Duplicate Content
Duplicate content occurs when identical or very similar content is indexable under multiple URLs. This makes it harder for search engines to assign clear ranking signals and correctly include relevant pages in Indexing . For businesses, this means: less visibility despite existing content.
Why is duplicate content problematic?
When multiple URLs serve the same content, ranking signals like backlinks, internal linking, or user signals are distributed. This can weaken the visibility of individual pages and unnecessarily burden the available Crawl Budget .
Typical causes
Duplicate content frequently arises from parameter URLs, missing or inconsistent Redirect rules, unset canonical tags, or parallel http/https versions. Faulty Sitemap entries can also cause multiple variants to be indexed.
Technical solutions
Clean URL structures, consistent redirects, and clear Internal Linking are essential.
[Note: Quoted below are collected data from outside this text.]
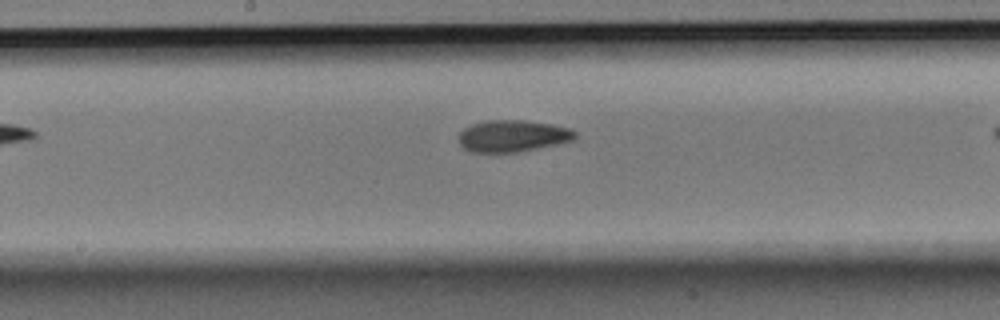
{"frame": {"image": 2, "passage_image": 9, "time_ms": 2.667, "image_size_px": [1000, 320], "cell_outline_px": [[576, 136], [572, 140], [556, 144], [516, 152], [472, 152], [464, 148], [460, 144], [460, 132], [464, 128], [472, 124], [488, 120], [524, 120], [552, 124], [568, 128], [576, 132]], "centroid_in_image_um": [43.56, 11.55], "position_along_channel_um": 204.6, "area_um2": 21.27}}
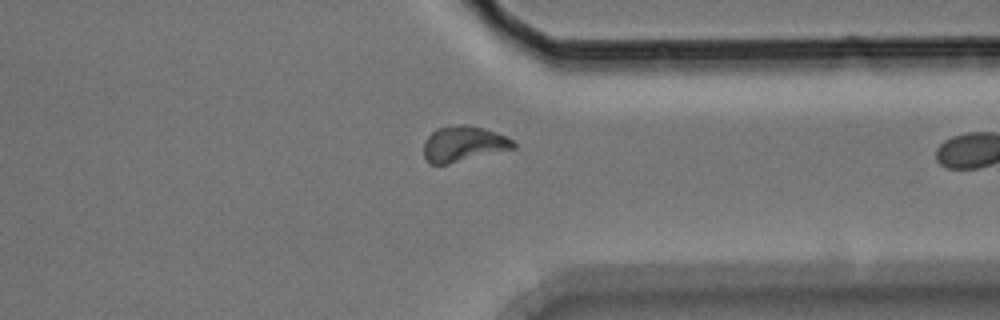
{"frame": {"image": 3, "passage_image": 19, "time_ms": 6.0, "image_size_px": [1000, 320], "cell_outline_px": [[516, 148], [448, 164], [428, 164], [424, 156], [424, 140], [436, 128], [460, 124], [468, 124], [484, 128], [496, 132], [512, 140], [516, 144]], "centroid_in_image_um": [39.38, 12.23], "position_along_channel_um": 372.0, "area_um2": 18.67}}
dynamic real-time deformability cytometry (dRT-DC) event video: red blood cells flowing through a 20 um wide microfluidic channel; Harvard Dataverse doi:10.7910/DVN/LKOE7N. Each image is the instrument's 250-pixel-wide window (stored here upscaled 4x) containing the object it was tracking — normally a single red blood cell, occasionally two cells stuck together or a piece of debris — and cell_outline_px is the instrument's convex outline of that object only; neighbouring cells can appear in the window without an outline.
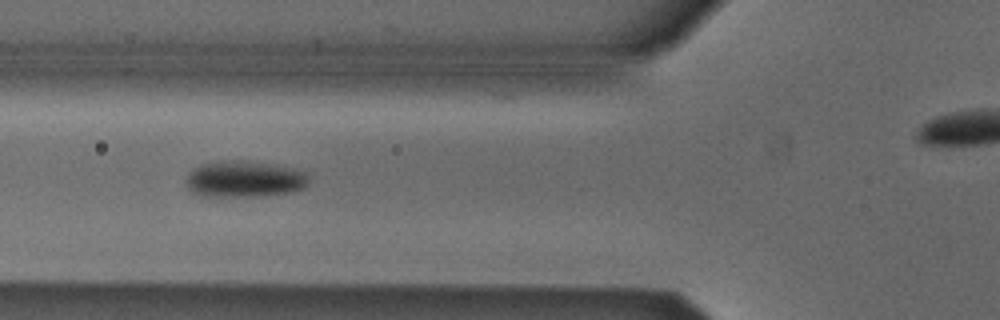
{"species": "Egyptian fruit bat (a non-hibernating species)", "species_latin": "Rousettus aegyptiacus", "temperature_condition": "cold", "stored_images_in_passage": 32, "camera_frame_rate_fps": 3000, "um_per_image_px": 0.085, "animal": {"sex": "male"}, "frame": {"image": 1, "passage_image": 6, "time_ms": 1.667, "image_size_px": [1000, 320], "cell_outline_px": [[308, 184], [304, 188], [292, 192], [264, 196], [200, 196], [192, 192], [188, 188], [188, 172], [192, 168], [200, 164], [236, 160], [240, 160], [292, 168], [304, 172], [308, 176]], "centroid_in_image_um": [20.77, 15.24], "position_along_channel_um": 105.0, "area_um2": 25.78}}
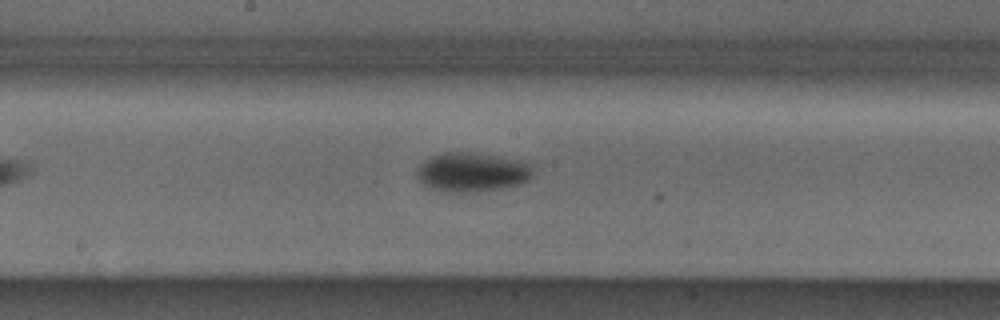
{"frame": {"image": 2, "passage_image": 14, "time_ms": 4.333, "image_size_px": [1000, 320], "cell_outline_px": [[532, 176], [528, 180], [520, 184], [504, 188], [472, 192], [440, 192], [428, 188], [416, 176], [416, 168], [424, 160], [440, 152], [460, 152], [496, 156], [516, 160], [532, 164]], "centroid_in_image_um": [40.07, 14.65], "position_along_channel_um": 208.1, "area_um2": 26.65}}
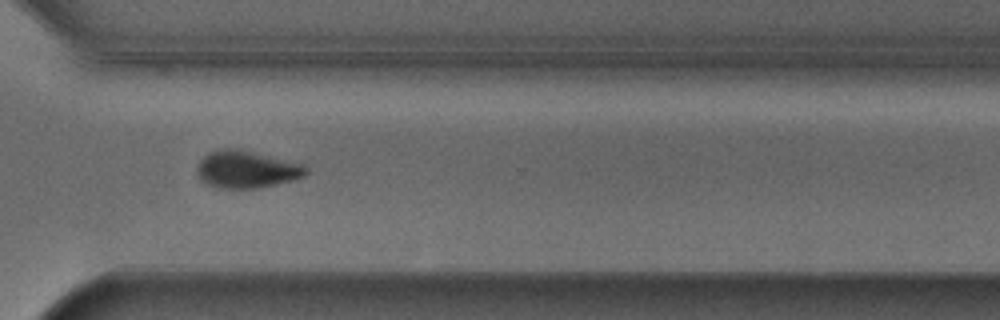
{"frame": {"image": 3, "passage_image": 25, "time_ms": 8.0, "image_size_px": [1000, 320], "cell_outline_px": [[308, 172], [304, 176], [292, 180], [276, 184], [256, 188], [220, 188], [208, 184], [200, 180], [196, 168], [200, 160], [204, 156], [220, 148], [236, 148], [304, 164], [308, 168]], "centroid_in_image_um": [20.96, 14.39], "position_along_channel_um": 349.6, "area_um2": 23.52}, "authors_computed_cell_mechanics": {"area_um2": 25.8944, "velocity_mm_per_s": 3.8712, "shape_relaxation_time_tau1_ms": 2.538, "shape_relaxation_time_tau2_ms": null, "deformation_change_tau1": 0.0787, "deformation_change_tau2": null}}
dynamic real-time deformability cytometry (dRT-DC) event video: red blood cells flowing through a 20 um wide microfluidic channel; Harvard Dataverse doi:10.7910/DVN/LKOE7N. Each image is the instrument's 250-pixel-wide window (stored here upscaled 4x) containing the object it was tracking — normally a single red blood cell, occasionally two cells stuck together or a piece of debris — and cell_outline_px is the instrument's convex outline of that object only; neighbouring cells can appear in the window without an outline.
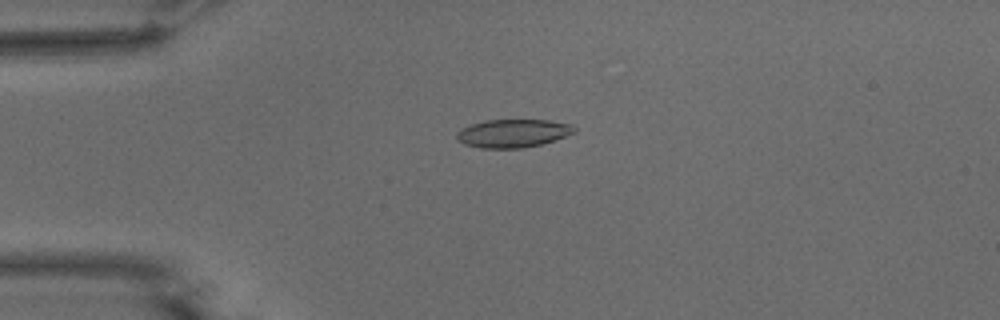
{"species": "common noctule bat (a hibernating species)", "species_latin": "Nyctalus noctula", "temperature_condition": "warm", "stored_images_in_passage": 54, "camera_frame_rate_fps": 3000, "um_per_image_px": 0.085, "animal": {"sex": "male", "body_mass_g": 15.6}, "frame": {"image": 1, "passage_image": 13, "time_ms": 4.0, "image_size_px": [1000, 320], "cell_outline_px": [[576, 132], [540, 144], [524, 148], [480, 148], [464, 144], [456, 136], [456, 132], [472, 124], [484, 120], [548, 120], [572, 124], [576, 128]], "centroid_in_image_um": [43.61, 11.32], "position_along_channel_um": 41.4, "area_um2": 19.13}}
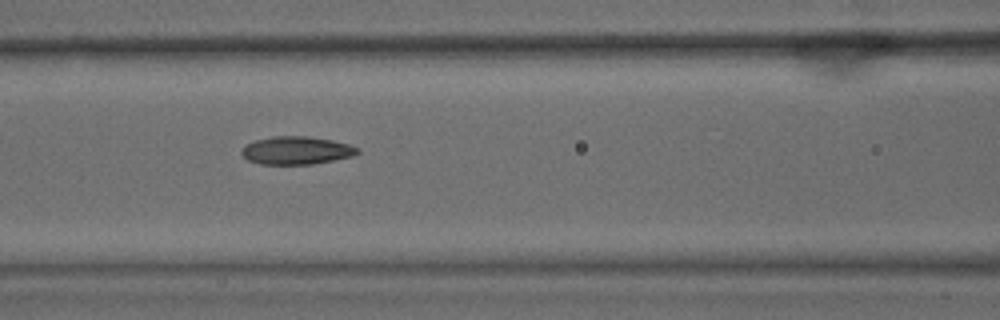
{"frame": {"image": 2, "passage_image": 23, "time_ms": 7.333, "image_size_px": [1000, 320], "cell_outline_px": [[360, 152], [352, 156], [312, 164], [260, 164], [248, 160], [240, 152], [244, 144], [256, 140], [272, 136], [308, 136], [332, 140], [348, 144], [360, 148]], "centroid_in_image_um": [25.18, 12.78], "position_along_channel_um": 141.4, "area_um2": 18.9}}
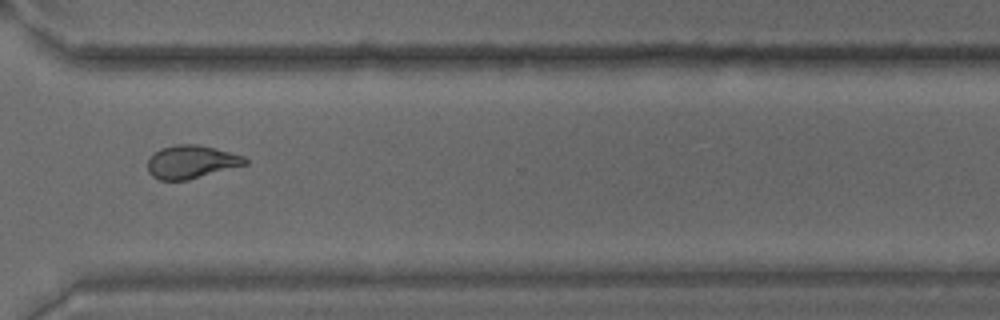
{"frame": {"image": 3, "passage_image": 40, "time_ms": 13.0, "image_size_px": [1000, 320], "cell_outline_px": [[248, 164], [188, 180], [160, 180], [152, 176], [148, 172], [148, 160], [160, 148], [176, 144], [196, 144], [244, 156], [248, 160]], "centroid_in_image_um": [16.26, 13.77], "position_along_channel_um": 354.3, "area_um2": 18.67}, "authors_computed_cell_mechanics": {"area_um2": 19.1607, "velocity_mm_per_s": 3.7597, "shape_relaxation_time_tau1_ms": 8.2932, "shape_relaxation_time_tau2_ms": 2.2722, "deformation_change_tau1": 0.2258, "deformation_change_tau2": 0.0896}}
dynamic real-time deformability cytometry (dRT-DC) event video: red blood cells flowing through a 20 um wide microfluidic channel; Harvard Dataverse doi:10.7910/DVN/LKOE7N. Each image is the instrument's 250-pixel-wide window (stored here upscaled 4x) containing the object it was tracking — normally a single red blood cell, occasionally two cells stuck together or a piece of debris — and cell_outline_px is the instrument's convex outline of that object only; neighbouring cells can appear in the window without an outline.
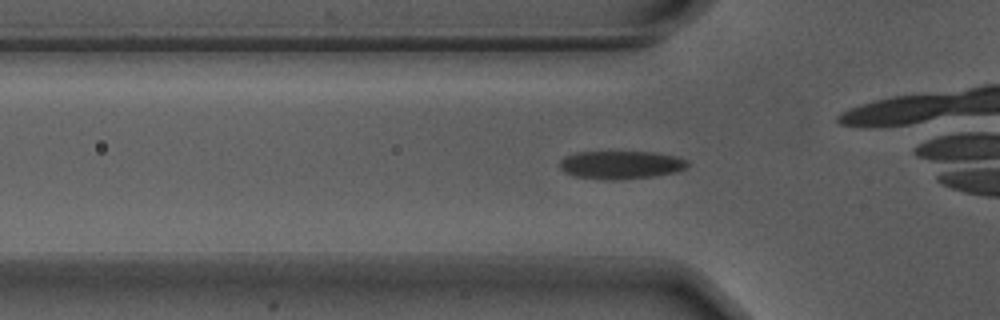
{"species": "Egyptian fruit bat (a non-hibernating species)", "species_latin": "Rousettus aegyptiacus", "temperature_condition": "warm", "stored_images_in_passage": 39, "camera_frame_rate_fps": 3000, "um_per_image_px": 0.085, "animal": {"sex": "male"}, "frame": {"image": 1, "passage_image": 6, "time_ms": 1.667, "image_size_px": [1000, 320], "cell_outline_px": [[688, 164], [684, 168], [676, 172], [656, 176], [616, 180], [608, 180], [576, 176], [564, 172], [560, 168], [560, 160], [564, 156], [576, 152], [656, 152], [676, 156], [688, 160]], "centroid_in_image_um": [52.78, 14.01], "position_along_channel_um": 73.0, "area_um2": 21.04}}
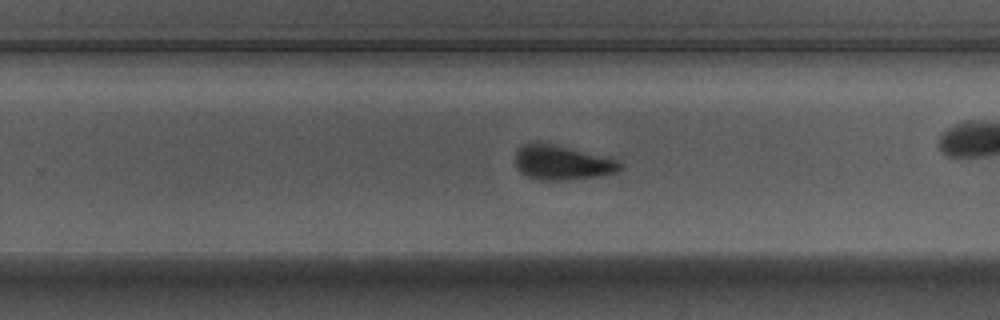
{"frame": {"image": 2, "passage_image": 23, "time_ms": 7.333, "image_size_px": [1000, 320], "cell_outline_px": [[624, 164], [616, 172], [600, 176], [564, 180], [540, 180], [528, 176], [520, 172], [516, 168], [516, 152], [524, 144], [536, 140], [540, 140], [616, 160]], "centroid_in_image_um": [47.72, 13.8], "position_along_channel_um": 282.1, "area_um2": 21.1}, "authors_computed_cell_mechanics": {"area_um2": 21.7328, "velocity_mm_per_s": 3.6896, "shape_relaxation_time_tau1_ms": 3.0925, "shape_relaxation_time_tau2_ms": 1.0002, "deformation_change_tau1": 0.1295, "deformation_change_tau2": 0.066}}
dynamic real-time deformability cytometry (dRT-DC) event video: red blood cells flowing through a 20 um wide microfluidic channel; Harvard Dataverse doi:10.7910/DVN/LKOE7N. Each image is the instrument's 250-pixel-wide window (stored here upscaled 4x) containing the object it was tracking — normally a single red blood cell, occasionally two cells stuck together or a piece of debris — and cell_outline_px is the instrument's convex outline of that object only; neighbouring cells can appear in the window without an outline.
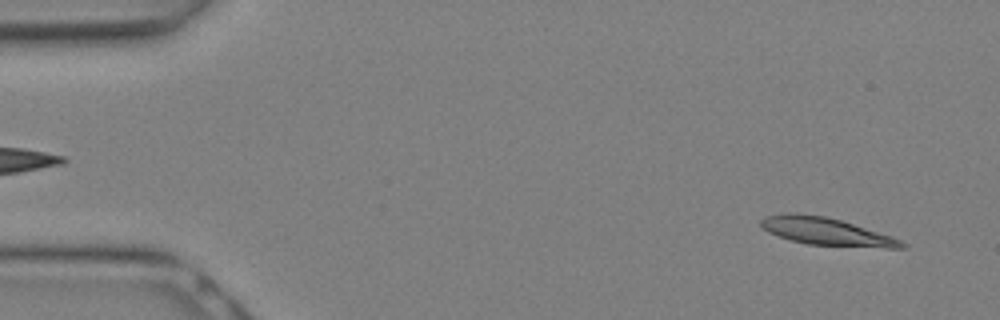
{"species": "Egyptian fruit bat (a non-hibernating species)", "species_latin": "Rousettus aegyptiacus", "temperature_condition": "warm", "stored_images_in_passage": 9, "camera_frame_rate_fps": 3000, "um_per_image_px": 0.085, "animal": {"sex": "female"}, "frame": {"image": 1, "passage_image": 1, "time_ms": 0.0, "image_size_px": [1000, 320], "cell_outline_px": [[900, 244], [812, 244], [780, 236], [764, 228], [764, 224], [776, 216], [820, 216], [836, 220], [896, 240]], "centroid_in_image_um": [69.98, 19.65], "position_along_channel_um": 15.0, "area_um2": 17.8}}
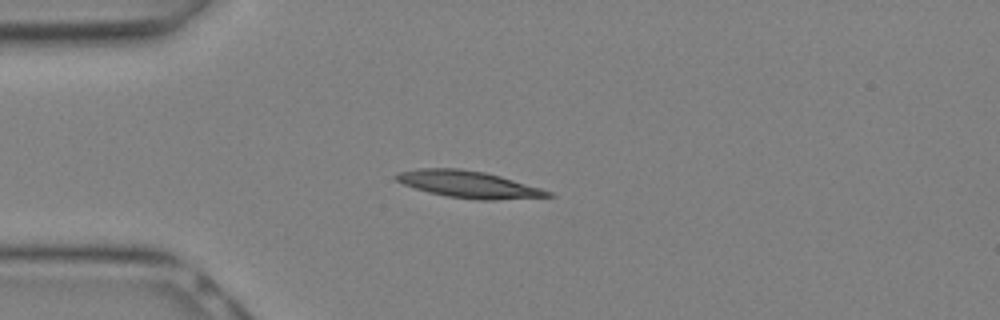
{"frame": {"image": 2, "passage_image": 6, "time_ms": 1.667, "image_size_px": [1000, 320], "cell_outline_px": [[548, 196], [452, 196], [432, 192], [408, 184], [400, 180], [396, 176], [408, 172], [480, 172], [496, 176], [548, 192]], "centroid_in_image_um": [39.82, 15.68], "position_along_channel_um": 45.2, "area_um2": 18.44}}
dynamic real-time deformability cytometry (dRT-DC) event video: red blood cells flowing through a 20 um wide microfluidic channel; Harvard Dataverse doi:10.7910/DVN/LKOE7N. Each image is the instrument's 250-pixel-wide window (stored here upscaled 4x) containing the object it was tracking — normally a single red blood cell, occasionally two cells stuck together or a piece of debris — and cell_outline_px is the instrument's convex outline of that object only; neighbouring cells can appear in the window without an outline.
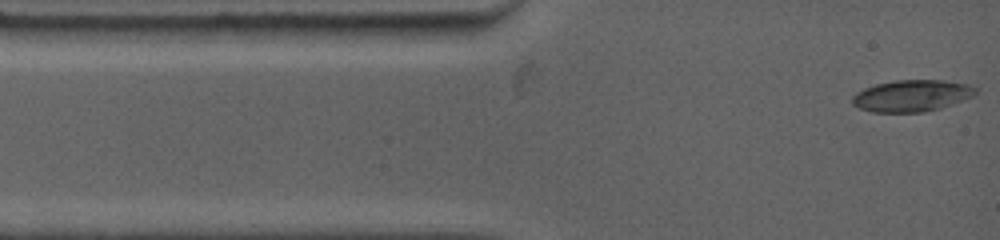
{"species": "common noctule bat (a hibernating species)", "species_latin": "Nyctalus noctula", "temperature_condition": "warm", "stored_images_in_passage": 19, "camera_frame_rate_fps": 4500, "um_per_image_px": 0.085, "animal": {"sex": "female", "body_mass_g": 19.0, "forearm_length_mm": 53.3}, "frame": {"image": 1, "passage_image": 1, "time_ms": 0.0, "image_size_px": [1000, 240], "cell_outline_px": [[976, 92], [972, 96], [952, 104], [940, 108], [924, 112], [872, 112], [860, 108], [852, 104], [852, 96], [856, 92], [864, 88], [876, 84], [896, 80], [944, 80], [968, 84], [976, 88]], "centroid_in_image_um": [77.47, 8.13], "position_along_channel_um": 7.5, "area_um2": 22.66}}
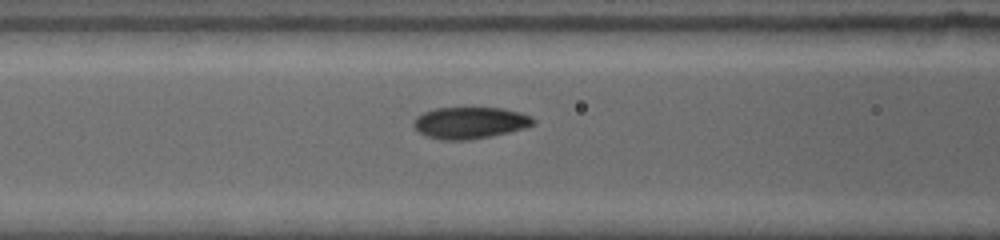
{"frame": {"image": 2, "passage_image": 11, "time_ms": 4.222, "image_size_px": [1000, 240], "cell_outline_px": [[536, 124], [524, 128], [492, 136], [472, 140], [440, 140], [424, 136], [412, 124], [412, 120], [416, 116], [424, 112], [436, 108], [504, 108], [520, 112], [532, 116], [536, 120]], "centroid_in_image_um": [39.95, 10.44], "position_along_channel_um": 126.6, "area_um2": 22.37}}
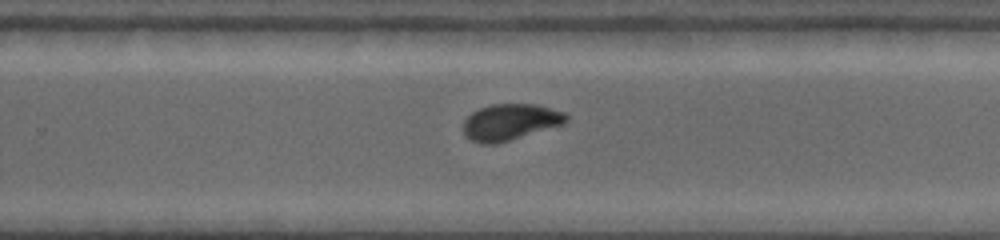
{"frame": {"image": 3, "passage_image": 19, "time_ms": 8.444, "image_size_px": [1000, 240], "cell_outline_px": [[568, 120], [564, 124], [496, 144], [480, 144], [464, 136], [464, 120], [472, 112], [480, 108], [492, 104], [536, 104], [564, 112], [568, 116]], "centroid_in_image_um": [43.36, 10.37], "position_along_channel_um": 286.4, "area_um2": 21.73}}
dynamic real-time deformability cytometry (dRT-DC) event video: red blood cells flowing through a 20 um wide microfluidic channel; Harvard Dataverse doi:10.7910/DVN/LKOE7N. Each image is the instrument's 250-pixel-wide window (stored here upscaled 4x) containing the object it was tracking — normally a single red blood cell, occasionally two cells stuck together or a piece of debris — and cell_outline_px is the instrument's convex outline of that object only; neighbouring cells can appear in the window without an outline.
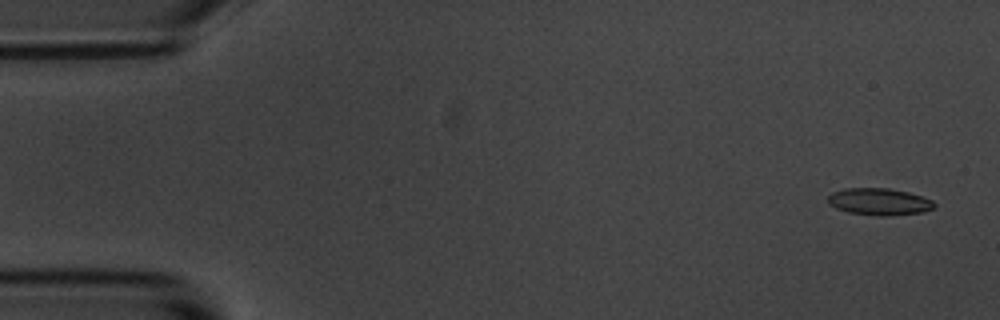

A structured SEO architecture – for example through topical clusters or an SEO Hub – helps prioritize content unambiguously.
How we use it
During our Angular SSG relaunch, we faced the classic problem: trailing slashes created two indexable variants of every URL. Our solution was a strict .htaccess rule with DirectorySlash Off and consistent canonicals on every prerendered page. Additionally, the automated Sitemap includes only cleaned URLs – so no duplicates end up in the index.